Ma théorie sur le destin tragique des Bleus est plus que jamais d’actualité à l’entame de la seconde période. Ne s’inspirant nullement des hommes de Gérard Houiller, ni de ceux du sélectionneur Bulgare, Bobby tente parfois une offensive pour s’approprier le paquet de chips dont j’ai abandonné la dégustation, ce qui lui vaut chaque fois une petite remontrance.

En fait, cette 2nde période est un peu comparable à celle de la rencontre que j’évoquais plus haut entre Marseille et Milan, en finale de Ligue des Champions quelque mois plus tôt : ça n’est pas forcément spectaculaire, mais à vrai dire, le match, on ne le regarde plus vraiment, on regarde surtout la pendule et on prie pour que le temps s’accélère.

La sensation de toucher au désastre absolu

Les Français jouent mal, de plus en plus mal. Ils ne marqueront plus ce soir, c’est une certitude. Les Bulgares ne méritent pas de l’emporter non plus, mais dès qu’ils franchissent la ligne médiane, c’est l’angoisse totale.

Alors qu’à dix minutes du terme Vincent Guérin remplace Franck Sauzée, je réalise qu’il serait désormais trop tard pour revenir si les Bleus encaissaient un but. J’ai l’impression de me liquéfier et de m’enfoncer dans le canapé. Bobby, tel un renard des surfaces, en profite pour s’emparer des chips, comme s’il avait poussé un ballon qui traîne au fond des filets ; je ne réagis même pas.

La 90e minute est proche, je n’ose pas imaginer qu’en fin de compte le plus beau est en train de se réaliser. Guérin et Ginola, également entré en cours de jeu à la place de Papin, jouent un coup-franc à deux proche du point de corner.

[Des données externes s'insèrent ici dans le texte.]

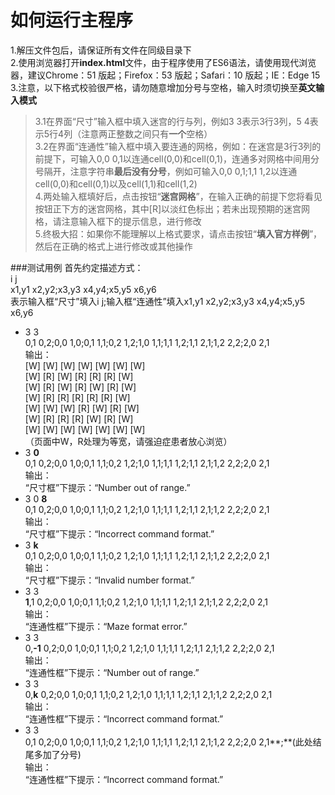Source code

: # 如何运行主程序
1.解压文件包后，请保证所有文件在同级目录下  
2.使用浏览器打开**index.html**文件，由于程序使用了ES6语法，请使用现代浏览器，建议Chrome：51 版起；Firefox：53 版起；Safari：10 版起；IE：Edge 15   
3.注意，以下格式校验很严格，请勿随意增加分号与空格，输入时须切换至**英文输入模式**
> 3.1在界面“尺寸”输入框中填入迷宫的行与列，例如3 3表示3行3列，5 4表示5行4列（注意两正整数之间只有**一个**空格）  
>3.2在界面“连通性”输入框中填入要连通的网格，例如：在迷宫是3行3列的前提下，可输入0,0 0,1以连通cell(0,0)和cell(0,1)，连通多对网格中间用分号隔开，注意字符串**最后没有分号**，例如可输入0,0 0,1;1,1 1,2以连通cell(0,0)和cell(0,1)以及cell(1,1)和cell(1,2)  
4.两处输入框填好后，点击按钮“**迷宫网格**”，在输入正确的前提下您将看见按钮正下方的迷宫网格，其中[R]以淡红色标出；若未出现预期的迷宫网格，请注意输入框下的提示信息，进行修改  
5.终极大招：如果你不能理解以上格式要求，请点击按钮“**填入官方样例**”，然后在正确的格式上进行修改或其他操作  

###测试用例
首先约定描述方式：  
i j  
x1,y1 x2,y2;x3,y3 x4,y4;x5,y5 x6,y6  
表示输入框“尺寸”填入i j;输入框“连通性”填入x1,y1 x2,y2;x3,y3 x4,y4;x5,y5 x6,y6  
- 3 3  
0,1 0,2;0,0 1,0;0,1 1,1;0,2 1,2;1,0 1,1;1,1 1,2;1,1 2,1;1,2 2,2;2,0 2,1  
输出：  
[W] [W] [W] [W] [W] [W] [W]  
[W] [R] [W] [R] [R] [R] [W]  
[W] [R] [W] [R] [W] [R] [W]  
[W] [R] [R] [R] [R] [R] [W]  
[W] [W] [W] [R] [W] [R] [W]  
[W] [R] [R] [R] [W] [R] [W]  
[W] [W] [W] [W] [W] [W] [W]  
（页面中W，R处理为等宽，请强迫症患者放心浏览）  
- 3 **0**  
0,1 0,2;0,0 1,0;0,1 1,1;0,2 1,2;1,0 1,1;1,1 1,2;1,1 2,1;1,2 2,2;2,0 2,1  
输出：  
“尺寸框”下提示：“Number out of range​.​”  
- 3 0 **8**  
0,1 0,2;0,0 1,0;0,1 1,1;0,2 1,2;1,0 1,1;1,1 1,2;1,1 2,1;1,2 2,2;2,0 2,1  
输出：  
“尺寸框”下提示：“Incorrect command format​.​​”  
- 3 **k**  
0,1 0,2;0,0 1,0;0,1 1,1;0,2 1,2;1,0 1,1;1,1 1,2;1,1 2,1;1,2 2,2;2,0 2,1  
输出：  
“尺寸框”下提示：“Invalid number format​.”  
- 3 3  
**1**,1 0,2;0,0 1,0;0,1 1,1;0,2 1,2;1,0 1,1;1,1 1,2;1,1 2,1;1,2 2,2;2,0 2,1  
输出：  
“连通性框”下提示：“Maze format error​.”  
- 3 3  
0,**-1** 0,2;0,0 1,0;0,1 1,1;0,2 1,2;1,0 1,1;1,1 1,2;1,1 2,1;1,2 2,2;2,0 2,1  
输出：  
“连通性框”下提示：“Number out of range​.”  
- 3 3  
0,**k** 0,2;0,0 1,0;0,1 1,1;0,2 1,2;1,0 1,1;1,1 1,2;1,1 2,1;1,2 2,2;2,0 2,1  
输出：  
“连通性框”下提示：“Incorrect command format​.”  
- 3 3  
0,1 0,2;0,0 1,0;0,1 1,1;0,2 1,2;1,0 1,1;1,1 1,2;1,1 2,1;1,2 2,2;2,0 2,1**;**(此处结尾多加了分号)  
输出：  
“连通性框”下提示：“Incorrect command format​.”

Au lieu de conserver le ballon dans le camp bulgare, David Ginola tente un centre… beaucoup trop long, qui permet aux Bulgares d’entamer une contrattaque. Cette fois-ci, je m’aplati comme une crêpe dans le canapé… une crêpe dont ressorte deux yeux révulsés.

Le ballon arrive rapidement dans le camp des Français. En 1991, je n’avais pas eu le cran de regarder Manuel Amoros tirer son penalty (raté) contre Belgrade. Depuis, je regarde tout ce qui se passe.

Et c’est là qu’intervient l’instant le plus terrifiant de toute ma vie d’amateur de foot : au bout de ce contre, Kostadinov reçoit le ballon à l’entrée de la surface de réparation, s’avance et frappe, le Montpelliérain Laurent Blanc, tacle et dévie légèrement le ballon. Cet instant est gravé dans ma mémoire, car cette sensation de toucher au désastre absolu, jamais je ne l’ai retrouvée…

Mais je remercie encore les Dieux du foot : ils envoient le ballon s’écraser sur la barre et rebondir devant la ligne alors que Bernard Lama était battu. Marcel Desailly parvient ensuite à dégager le ballon en corner. Le soulagement qui s’en suit, lui, est éternel.

Desailly, Le Guen, Ginola, tous se congratulent

L’arbitre ne laisse pas le temps aux Bulgares de frapper le corner dont ils bénéficiaient et siffle la fin du match. Kostadinov entre dans une colère mémorable et j’ai toujours une certaine tendresse pour lui quand je repense à ce qu’il a faillit réussir. Pas rancunier, le joueur du FC Porto signera au PSG la saison suivante.

En attendant, ses futurs partenaires de club et les autres Tricolores n’ont que faire de la déception des Bulgares. Leur joie est immense. Les possibles tensions qui existaient entre Marseillais et Parisiens ne sont pas flagrantes. Tous se congratulent : Desailly et Lama, Deschamps et Le Guen, Cantona et Ginola. Au sujet de ce dernier, Gérard Houiller aura cette déclaration en conférence de presse : « David, tu nous fais plus ça », en référence à son coup de folie de dernière minute. Le moins que l’on puisse dire, c’est que le message a été reçu…

De mon côté, je pouvais entamer les festivités pour mon anniversaire et m’ouvrir un autre paquet de chips. Ce but que les Bleus n’ont pas encaissé était le plus beau des cadeaux, pas seulement pour moi, bien sûr, mais aussi pour tous les supporters français.

Vingt ans après, lorsque je me remémore cette 90e minute, j’en suis encore effrayé. Songez un peu : une Coupe du monde 94 sans la France ? Avec tout ce qui s’y est passé… La « Bataille de Foxborough », comme tant d’autres grands événements, n’auraient jamais appartenu à notre histoire.